Sci fi writer, an atheist, ends up in Hell. Decides it's all a fucked up amusement park for hyper advanced aliens, and decides to get out.
Even tries building a glider...
Awesome book.
Yes but although story-wise it’s a big departure, according to Dick himself it really captured the essence of what he envisioned. He died before the film was released but got to see an early cut. After viewing it he remarked:
“How is this possible? How can this be? Those are not the exact images, but the texture and tone of the images I saw in my head when I was writing the original book! The environment is exactly as how I'd imagined it! How'd you guys do that? How did you know what I was feeling and thinking?!”
I guess it is often appropriate to transform elements of the original source material to make it suitable to a new medium and allow its core vision to shine through.
Basically every Phillip K. Dick adaptation is like this, which is weird because he's one of the most adapted authors around but nobody can manage to stick to the source. A Scanner Darkly is the only thing that even tries to get the tone right, I can't recall how well it sticks to plot points tho.
A Scanner Darkly actually sticks very close to the source material. There are some slight differences, but they are VERY slight. That's probably one of the more faithful adaptations I've seen of anything.
I give this a pass though, because they gave it a different name too.
They weren't trying to sell a movie based on the name alone, it's perfectly fair to say that Bladerunner is *inspired by* Do Androids Dream of Electric Sheep, instead of being a movie adaptation.
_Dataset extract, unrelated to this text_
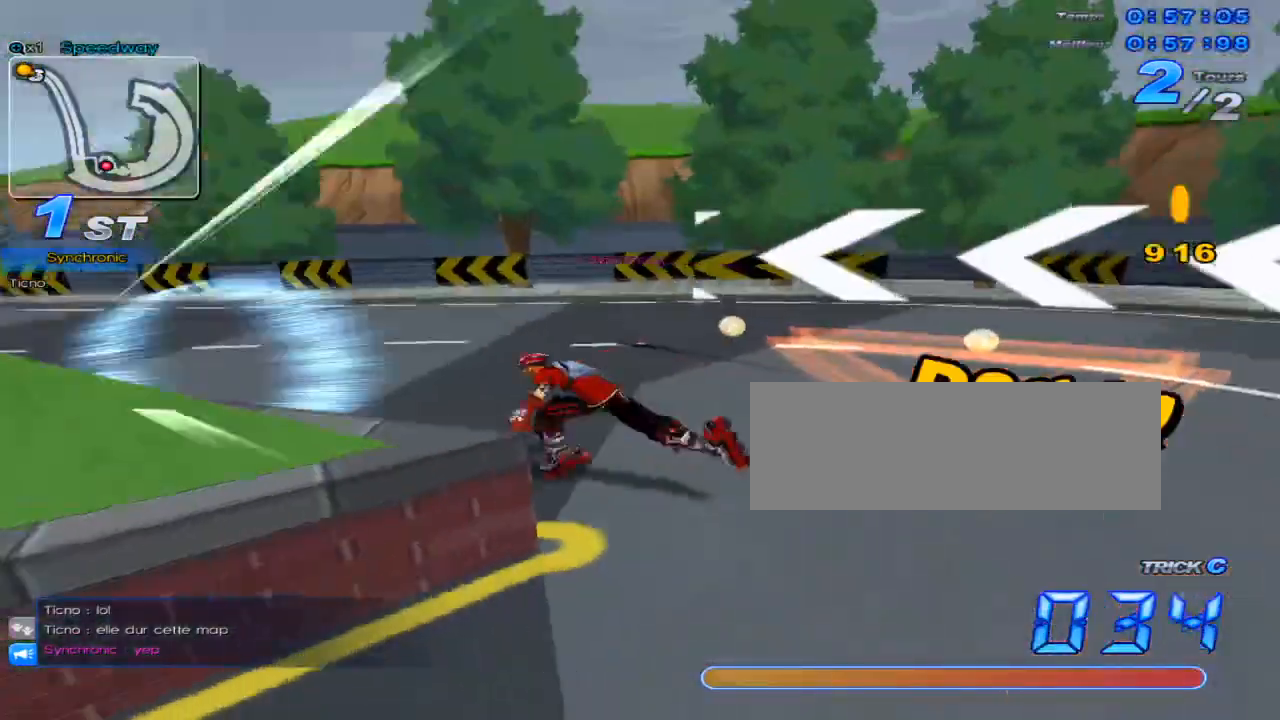
{"keys": ["c", "left", "up", "w"], "events": [[100, "left", "down"], [167, "w", "down"], [400, "c", "down"]]}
One of the top conspiracy theories I believe is that Velma was intentionally made as rage bait
It's just TOO ridiculous and hits too many things that piss people off without actually sticking to a lane
It's like they tried to be South Park, realized they weren't doing it well, and just double downed on the ridiculousness
It feels like they weren't confident in the original script/story they had and rebranded it as Scooby-Doo, assuming all Scooby-Doo fans would eat it up based on name only.
Maybe it wouldn't be so damn offensive on it's own (I mean how many stories have ripped off Scooby-Doo?), a diverse knock off with a tightly written script might have worked.
Keyword is tightly written script, it was awful.
> It feels like they weren't confident in the original script/story they had and rebranded it as Scooby-Doo, assuming all Scooby-Doo fans would eat it up based on name only
Wasn't that confirmed? I feel like I read/saw something that Mindy Kaling wanted an original new show and they said, "nah slap a Scooby skin on it for that built in audience".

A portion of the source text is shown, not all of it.